Há sempre alguém que resiste, alguém que diz não

A recém-criada iniciativa Acordo Zero é um bom exemplo de resistência. Neste caso, no domínio da língua e da ortografia.

Janeiro, no que toca à nossa História, é mês de revoltas célebres. Há o 31 de Janeiro de 1891, revolta sob a forma de levantamento militar, no Porto, que, nascida de uma reacção indignada ao Ultimatum britânico de 1890, ficou para a história como a primeira tentativa de derrubar a monarquia para instaurar um regime republicano em Portugal; e temos o 18 de Janeiro de 1934, cada vez menos lembrado, que neste 2022 celebra um aniversário capicua: 88 anos.

Do primeiro se diz que inspirou o célebre Fado do 31, transformando o que antes era o simples título de um jogo de cartas (o 31) em sinónimo de zaragatas, revoltas e sarilhos (“arranjaste-nos um 31…”). Por curiosa coincidência, o próximo 31 calha no dia seguinte às legislativas. Já o 18 de Janeiro de 1934, com revoltas operárias na Marinha Grande (mas também em Almada, Sines ou Silves), parte de uma gorada greve geral contra a ditadura do dito Estado Novo, inspirou nas últimas décadas muitos artigos, entrevistas (a sobreviventes e historiadores), estudos e livros, dos quais é de destacar o de Fátima Patriarca, Sindicatos contra Salazar. A Revolta do 18 de Janeiro de 1934 (ICS, 2000). O historiador António Araújo citou-o, justamente, ao falar ao PÚBLICO, em 2018, do atentado à bomba contra Salazar e da Lisboa revoltosa dos anos 1930. E Manuel Alegre (autor do poema de onde saiu o título desta crónica), ao escrever, também no PÚBLICO, sobre o primeiro dos três volumes de Memórias de Edmundo Pedro, à data com 88 anos, tantos quantos cumpre o 18 de Janeiro agora, fez questão de referir a presença do autor e do seu pai, Gabriel Pedro, nos “combates que tiveram a mais alta expressão na greve geral de 18 de Janeiro de 1934 e na fracassada tentativa insurreccional da Marinha Grande.”

Quando Manuel Alegre fechou com a frase “há sempre alguém que resiste, há sempre alguém que diz não” o poema Trova do vento que passa no IV Capítulo do livro Praça da Canção, estávamos em 1965 e as revoltas já tinham passado a actos de resistência. Nesse mesmo ano, outro poeta escrevia: “Não há barragem que estanque/ o nosso caudal de medo/ não há sonho que levante/ o sonho que é hoje infante/ na ponta dum pesadelo” (Os Sapatos). Chamava-se José Carlos Ary dos Santos e morreu num 18 de Janeiro, quando o de 1934 fazia 50 anos.
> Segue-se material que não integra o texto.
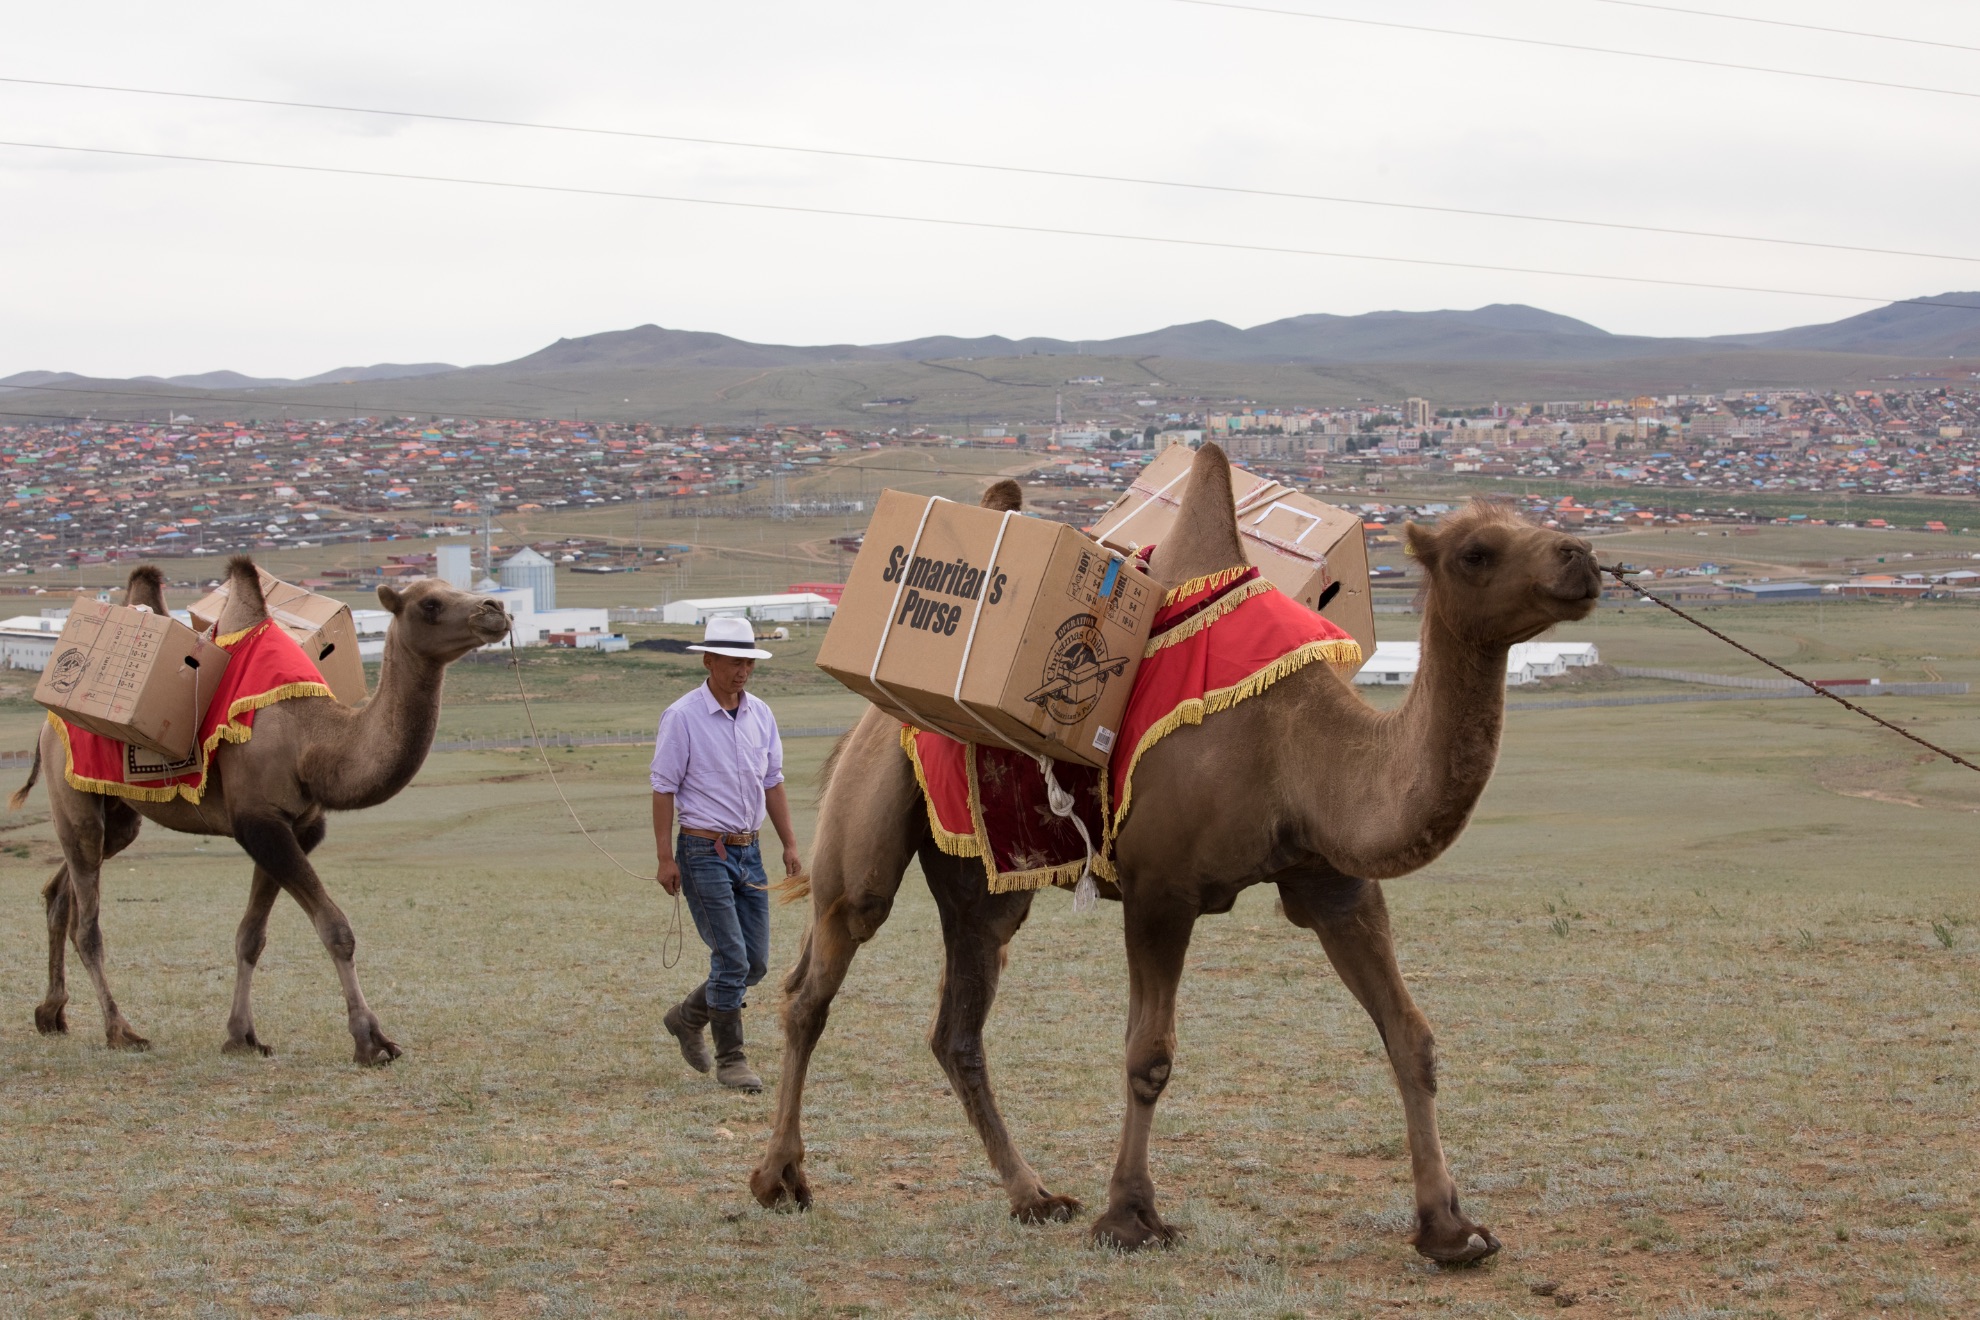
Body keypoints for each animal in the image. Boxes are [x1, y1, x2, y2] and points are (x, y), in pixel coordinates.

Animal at [13, 558, 510, 1060]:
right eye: (430, 603)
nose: (495, 608)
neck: (311, 741)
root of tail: (46, 724)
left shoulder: (299, 826)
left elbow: (251, 936)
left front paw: (241, 1036)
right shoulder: (259, 822)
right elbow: (336, 928)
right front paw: (371, 1041)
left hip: (118, 817)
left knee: (61, 893)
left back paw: (51, 1014)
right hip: (72, 796)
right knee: (88, 923)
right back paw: (121, 1030)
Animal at [748, 449, 1599, 1266]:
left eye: (1540, 524)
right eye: (1477, 552)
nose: (1584, 558)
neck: (1295, 749)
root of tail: (861, 723)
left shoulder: (1333, 884)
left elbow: (1409, 1036)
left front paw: (1452, 1230)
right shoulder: (1161, 887)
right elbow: (1147, 1055)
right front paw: (1130, 1219)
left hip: (984, 881)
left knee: (956, 1026)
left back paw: (1033, 1196)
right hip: (867, 829)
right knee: (813, 987)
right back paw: (779, 1179)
A frase de Alegre, difundida na canção homónima de Adriano Correia de Oliveira, Trova do vento que passa (há também uma versão de Amália, mas fecha com outros versos), é daquelas que, podendo adaptar-se a muitos outros cenários ou ocasiões, não deixa dúvidas quanto ao que transmite. Basta ler a estrofe completa: “Mesmo na noite mais triste/ em tempo de servidão/ há sempre alguém que resiste/ há sempre alguém que diz não.” Naquele tempo o alvo era a ditadura. Mas a resistência, como acto de cidadania, pode ter muitos outros motivos.

Um exemplo, recente, é o da iniciativa Acordo Zero. Lembram-se dos dísticos “nuclear não, obrigado”, como se anunciassem zonas livres do fantasma da energia nuclear? Pois esta refere-se à língua portuguesa e à ortografia. Foi anunciada oficialmente este mês e tem por objectivo, segundo o comunicado que a anuncia, criar uma “distinção de mérito independente atribuída a entidades e/ou pessoas que, em defesa da Língua Portuguesa, rejeitem incondicionalmente a aplicação do Acordo Ortográfico de 1990 a ela tão prejudicial.” Depois de muitos manifestos e algumas iniciativas legislativas, de deputados e até de cidadãos (como a ILCAO, sujeita a um lote de peripécias que a colocaram num inexplicável limbo) e sem que nada se tenha alterado no péssimo rumo que o dito (des)acordo vem imprimindo à escrita, a ideia de publicamente distinguir quem não o segue é bem-vinda. Uma forma de resistência, de dizer não.

Lançada pelo Portugal em Movimento Contra o AO90, e defendendo (e bem) “a preservação da diversidade da Língua Portuguesa em cada um dos países que a fala e escreve”, a iniciativa Acordo Zero (“0% emissões AO90, 100% oxigénio ortográfico”) abriu uma página no Facebook e tem vindo a angariar subscritores (declaração de interesses: também assinei, por motivos que quem me lê julgará mais do que óbvios). É uma forma de distinguir quem ainda organiza espectáculos com espectadores em lugar de “espetadores”, quem acusa recepção sem entrar em “receção”, quem não confunde óptica com “ótica”, quem não se rende ao “para” em lugar de pára, quem resiste a ir na conversa de uma unificação ortográfica que é pura falácia. Sendo uma “solução” para um problema que não existia, o AO90 é agora um problema com uma solução que existe: corroê-lo, até que dele só reste uma funesta e sombria memória.